I think it's pretty clear that Sulu was the Excelsior's Captain for a 3 year mission.
 
So saying the Bozeman prevents TMP from happening on or after 2278 is simply not true with on screen evidence.

In and of itself, perhaps not. But one doesn't just pick a single element in isolation and ignore every other factor. I just don't see any good reason to expect TMP to take place that late. It raises a ton of awkward questions about what the hell Kirk was doing in the interim if he wasn't commanding the Enterprise, who else would've been commanding the ship in that interim (or else why it was allowed to lay fallow for years before the refit began), why the supporting cast had only advanced one step in rank in all those years, etc. To justify setting TMP so late, you'd have to explain all those things at once, not just the uniform issue. And I don't see why that's desirable or needed.

Setting the movie three years after the 5YM -- which we know is what Roddenberry intended, since it's explicitly stated in the novelization -- doesn't raise anywhere near as many awkward questions or require anywhere near as many justifications. So the technology's more advanced-looking? That doesn't prove anything, since it's largely due to a difference in the advancement and budget of the respective productions. If TOS had had the budget and resources that TMP had, its technology would've looked more advanced too. In-universe, it can be explained by the fact that the Enterprise was five years out of date by the time it got back to port. The actors look older? That doesn't prove anything. The actors were seven years older in ST V than they were in ST II, even though that entire series of four films spanned less than a year of story time. And several characters in the flashbacks in "All Good Things" -- even Data -- looked visibly older than they had in "Encounter at Farpoint," even though it was supposed to be the same span of time. You can't take actors' appearance too literally sometimes. After all, they are playing roles, and sometimes that involves pretending to be younger or older than they are.

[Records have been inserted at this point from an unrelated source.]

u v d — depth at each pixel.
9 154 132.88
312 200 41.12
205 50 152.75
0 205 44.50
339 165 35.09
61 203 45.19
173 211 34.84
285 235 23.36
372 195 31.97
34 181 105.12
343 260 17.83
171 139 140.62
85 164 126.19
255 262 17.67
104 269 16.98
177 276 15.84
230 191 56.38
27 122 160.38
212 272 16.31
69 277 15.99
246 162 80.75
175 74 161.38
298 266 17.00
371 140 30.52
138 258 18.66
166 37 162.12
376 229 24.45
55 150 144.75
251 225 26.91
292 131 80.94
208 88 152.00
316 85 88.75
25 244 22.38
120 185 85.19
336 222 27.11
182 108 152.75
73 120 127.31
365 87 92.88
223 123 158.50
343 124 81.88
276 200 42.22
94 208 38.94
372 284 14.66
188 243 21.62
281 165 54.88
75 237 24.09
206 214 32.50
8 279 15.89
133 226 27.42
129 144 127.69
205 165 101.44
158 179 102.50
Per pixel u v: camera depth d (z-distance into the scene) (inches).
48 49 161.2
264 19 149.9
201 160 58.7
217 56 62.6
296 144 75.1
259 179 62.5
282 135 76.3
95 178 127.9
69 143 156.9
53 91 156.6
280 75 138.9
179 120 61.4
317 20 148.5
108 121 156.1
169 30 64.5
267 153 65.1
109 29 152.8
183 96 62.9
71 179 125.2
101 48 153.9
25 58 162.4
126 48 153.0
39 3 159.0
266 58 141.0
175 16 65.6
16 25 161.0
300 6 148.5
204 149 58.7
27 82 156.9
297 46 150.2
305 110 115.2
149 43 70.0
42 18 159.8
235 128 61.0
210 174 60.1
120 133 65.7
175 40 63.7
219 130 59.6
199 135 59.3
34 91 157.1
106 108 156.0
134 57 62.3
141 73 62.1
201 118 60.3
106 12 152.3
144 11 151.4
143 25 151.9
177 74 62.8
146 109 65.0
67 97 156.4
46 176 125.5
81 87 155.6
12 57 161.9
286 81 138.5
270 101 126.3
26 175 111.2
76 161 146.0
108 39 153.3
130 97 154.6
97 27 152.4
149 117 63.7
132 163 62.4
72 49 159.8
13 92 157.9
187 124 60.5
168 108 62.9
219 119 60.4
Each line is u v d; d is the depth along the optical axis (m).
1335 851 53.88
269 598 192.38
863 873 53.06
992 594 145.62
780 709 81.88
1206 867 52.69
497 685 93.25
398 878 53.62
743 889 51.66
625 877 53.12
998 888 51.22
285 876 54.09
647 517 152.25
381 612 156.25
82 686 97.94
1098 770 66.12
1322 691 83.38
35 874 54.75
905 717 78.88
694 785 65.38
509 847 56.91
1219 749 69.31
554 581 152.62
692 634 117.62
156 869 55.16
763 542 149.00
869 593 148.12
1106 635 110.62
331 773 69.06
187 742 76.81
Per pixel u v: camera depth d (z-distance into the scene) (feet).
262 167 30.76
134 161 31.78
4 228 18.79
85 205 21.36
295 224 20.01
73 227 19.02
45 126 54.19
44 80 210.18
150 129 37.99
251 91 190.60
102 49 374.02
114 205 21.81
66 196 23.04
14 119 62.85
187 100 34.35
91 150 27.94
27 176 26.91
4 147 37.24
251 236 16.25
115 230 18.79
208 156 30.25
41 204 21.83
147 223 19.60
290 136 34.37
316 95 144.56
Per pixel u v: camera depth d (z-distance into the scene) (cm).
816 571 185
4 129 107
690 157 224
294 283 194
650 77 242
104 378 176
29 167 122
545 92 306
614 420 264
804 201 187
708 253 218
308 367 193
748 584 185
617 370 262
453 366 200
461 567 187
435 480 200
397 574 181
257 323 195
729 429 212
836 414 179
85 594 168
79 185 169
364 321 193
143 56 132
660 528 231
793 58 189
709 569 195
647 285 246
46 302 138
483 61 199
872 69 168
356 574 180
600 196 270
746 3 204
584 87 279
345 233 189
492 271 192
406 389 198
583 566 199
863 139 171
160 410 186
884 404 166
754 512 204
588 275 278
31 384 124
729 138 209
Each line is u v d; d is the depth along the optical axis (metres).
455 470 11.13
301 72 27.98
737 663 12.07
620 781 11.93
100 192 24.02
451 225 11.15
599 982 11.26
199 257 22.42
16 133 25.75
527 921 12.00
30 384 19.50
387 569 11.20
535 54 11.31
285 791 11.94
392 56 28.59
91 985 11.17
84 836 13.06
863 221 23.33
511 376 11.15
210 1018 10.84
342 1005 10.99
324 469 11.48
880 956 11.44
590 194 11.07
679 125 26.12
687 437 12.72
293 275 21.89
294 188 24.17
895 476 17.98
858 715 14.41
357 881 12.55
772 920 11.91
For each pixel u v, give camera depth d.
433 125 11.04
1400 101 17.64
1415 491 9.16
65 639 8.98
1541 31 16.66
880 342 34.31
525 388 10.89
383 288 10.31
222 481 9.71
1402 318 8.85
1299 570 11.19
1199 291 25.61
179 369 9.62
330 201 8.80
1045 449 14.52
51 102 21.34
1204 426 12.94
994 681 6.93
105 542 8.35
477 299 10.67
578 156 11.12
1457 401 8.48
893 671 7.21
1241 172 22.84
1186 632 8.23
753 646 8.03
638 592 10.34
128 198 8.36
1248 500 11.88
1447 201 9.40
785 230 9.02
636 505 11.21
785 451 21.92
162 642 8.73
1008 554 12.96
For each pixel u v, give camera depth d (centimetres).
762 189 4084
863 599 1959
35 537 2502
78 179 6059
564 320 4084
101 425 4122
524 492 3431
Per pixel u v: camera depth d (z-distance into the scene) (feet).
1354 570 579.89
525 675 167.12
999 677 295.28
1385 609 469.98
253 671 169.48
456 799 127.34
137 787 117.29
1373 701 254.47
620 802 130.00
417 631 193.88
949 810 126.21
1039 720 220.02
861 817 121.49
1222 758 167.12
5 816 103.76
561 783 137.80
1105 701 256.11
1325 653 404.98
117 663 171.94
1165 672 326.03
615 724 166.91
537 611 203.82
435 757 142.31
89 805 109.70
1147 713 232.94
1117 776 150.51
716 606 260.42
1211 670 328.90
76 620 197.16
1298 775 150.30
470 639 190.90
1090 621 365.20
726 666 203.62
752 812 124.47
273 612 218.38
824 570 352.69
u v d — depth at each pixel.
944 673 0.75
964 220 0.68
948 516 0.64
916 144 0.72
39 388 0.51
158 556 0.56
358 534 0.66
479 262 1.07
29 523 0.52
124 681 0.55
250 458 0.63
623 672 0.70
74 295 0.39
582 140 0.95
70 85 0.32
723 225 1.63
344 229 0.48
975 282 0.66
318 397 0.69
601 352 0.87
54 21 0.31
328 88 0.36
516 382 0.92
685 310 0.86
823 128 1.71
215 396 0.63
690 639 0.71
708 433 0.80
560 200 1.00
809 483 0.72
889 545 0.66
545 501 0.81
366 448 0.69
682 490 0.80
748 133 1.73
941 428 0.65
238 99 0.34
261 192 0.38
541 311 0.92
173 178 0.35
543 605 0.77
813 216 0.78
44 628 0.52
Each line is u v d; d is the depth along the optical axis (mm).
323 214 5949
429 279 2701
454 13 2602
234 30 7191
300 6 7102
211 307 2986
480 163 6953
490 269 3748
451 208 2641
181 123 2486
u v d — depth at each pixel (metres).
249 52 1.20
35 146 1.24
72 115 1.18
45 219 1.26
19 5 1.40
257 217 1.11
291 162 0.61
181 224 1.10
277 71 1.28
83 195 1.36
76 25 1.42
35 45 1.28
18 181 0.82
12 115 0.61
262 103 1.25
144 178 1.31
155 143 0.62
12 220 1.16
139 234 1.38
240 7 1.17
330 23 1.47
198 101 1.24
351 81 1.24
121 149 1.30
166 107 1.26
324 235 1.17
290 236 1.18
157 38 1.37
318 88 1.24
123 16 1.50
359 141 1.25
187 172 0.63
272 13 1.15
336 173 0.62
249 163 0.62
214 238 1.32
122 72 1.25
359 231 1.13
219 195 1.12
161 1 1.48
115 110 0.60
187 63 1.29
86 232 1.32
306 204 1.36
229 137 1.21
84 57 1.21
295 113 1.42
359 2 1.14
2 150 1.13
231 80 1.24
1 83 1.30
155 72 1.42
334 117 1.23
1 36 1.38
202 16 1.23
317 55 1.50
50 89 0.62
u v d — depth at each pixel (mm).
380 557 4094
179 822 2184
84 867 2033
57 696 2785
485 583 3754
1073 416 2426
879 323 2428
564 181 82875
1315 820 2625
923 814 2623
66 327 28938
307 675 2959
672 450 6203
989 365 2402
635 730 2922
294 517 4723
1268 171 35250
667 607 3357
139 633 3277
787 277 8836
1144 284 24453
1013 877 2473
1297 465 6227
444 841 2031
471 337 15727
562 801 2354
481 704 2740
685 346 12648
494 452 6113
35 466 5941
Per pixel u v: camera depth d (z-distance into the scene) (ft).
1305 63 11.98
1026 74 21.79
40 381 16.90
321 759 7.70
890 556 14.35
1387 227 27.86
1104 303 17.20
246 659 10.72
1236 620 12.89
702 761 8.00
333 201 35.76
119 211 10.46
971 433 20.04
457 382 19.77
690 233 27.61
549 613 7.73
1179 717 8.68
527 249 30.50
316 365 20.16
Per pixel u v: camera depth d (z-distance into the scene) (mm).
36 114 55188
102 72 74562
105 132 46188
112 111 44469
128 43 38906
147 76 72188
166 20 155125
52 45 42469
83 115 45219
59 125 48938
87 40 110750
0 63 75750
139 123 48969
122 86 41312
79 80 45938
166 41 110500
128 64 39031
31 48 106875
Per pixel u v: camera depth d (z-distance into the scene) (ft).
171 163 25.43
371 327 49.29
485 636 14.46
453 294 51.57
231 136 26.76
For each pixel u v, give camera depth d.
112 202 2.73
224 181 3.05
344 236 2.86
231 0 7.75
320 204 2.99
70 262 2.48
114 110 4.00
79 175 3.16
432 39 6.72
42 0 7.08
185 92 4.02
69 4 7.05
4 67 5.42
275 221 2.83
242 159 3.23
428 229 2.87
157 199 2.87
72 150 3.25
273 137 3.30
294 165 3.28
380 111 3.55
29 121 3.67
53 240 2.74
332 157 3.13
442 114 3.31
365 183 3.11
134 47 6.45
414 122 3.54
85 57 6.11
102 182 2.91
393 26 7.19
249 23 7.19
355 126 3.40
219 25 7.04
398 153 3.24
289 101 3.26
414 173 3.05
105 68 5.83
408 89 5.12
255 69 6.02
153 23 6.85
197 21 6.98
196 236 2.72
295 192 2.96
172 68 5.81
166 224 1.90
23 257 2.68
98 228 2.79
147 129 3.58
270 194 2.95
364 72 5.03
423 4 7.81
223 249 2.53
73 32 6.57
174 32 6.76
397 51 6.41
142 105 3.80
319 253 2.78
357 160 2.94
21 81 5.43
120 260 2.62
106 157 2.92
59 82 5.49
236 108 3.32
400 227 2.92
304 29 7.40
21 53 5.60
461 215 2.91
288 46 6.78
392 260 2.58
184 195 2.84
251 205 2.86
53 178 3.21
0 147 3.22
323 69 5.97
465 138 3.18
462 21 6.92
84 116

So I just don't see any good in-universe reason why TMP shouldn't take place in 2273.
 
So saying the Bozeman prevents TMP from happening on or after 2278 is simply not true with on screen evidence.

In and of itself, perhaps not. But one doesn't just pick a single element in isolation and ignore every other factor. I just don't see any good reason to expect TMP to take place that late. It raises a ton of awkward questions about what the hell Kirk was doing in the interim if he wasn't commanding the Enterprise, who else would've been commanding the ship in that interim (or else why it was allowed to lay fallow for years before the refit began), why the supporting cast had only advanced one step in rank in all those years, etc. To justify setting TMP so late, you'd have to explain all those things at once, not just the uniform issue. And I don't see why that's desirable or needed.

What was Picard doing between the Stargazer and Enterprise D?

I don't think the rank argument is very good either. I believe someone already used the Chapel going from Nurse to a DOCTOR. But lets look at rank. Data never advanced beyond Lt. Commander in the 15, or whatever years, of his service on the Enterprise D. Once you hit Lt. Commander you're kind of stuck unless you go somewhere else. La Forge also got stuck at that rank.

The only officer, who had room to advance, was Chekov and he advanced two grades. And, if TAS is taken as canon, part of that may have been due to his transfer off the Enterprise.

TOS-TMP Chekov advances two grades to Lt.
TOS-TMP Uhuru advances to Lt. Commander
TOS-TMP Sulu advances to Lt. Commander
TOS-TMP Scott is a commander.

Where else can they possibly go once they hit the Lt.Commander/? It's the Data problem. Especially if you refuse to go to a different ship. The only one who hit commander, who didn't go somewhere else, was Scott. And he probably only got Commander because he was refitting the Enterprise.

The other three hit commander in TWOK and it was because they all went somewhere else. Uhuru and Sulu are teaching at the Academy and Chekov is on a completely different ship.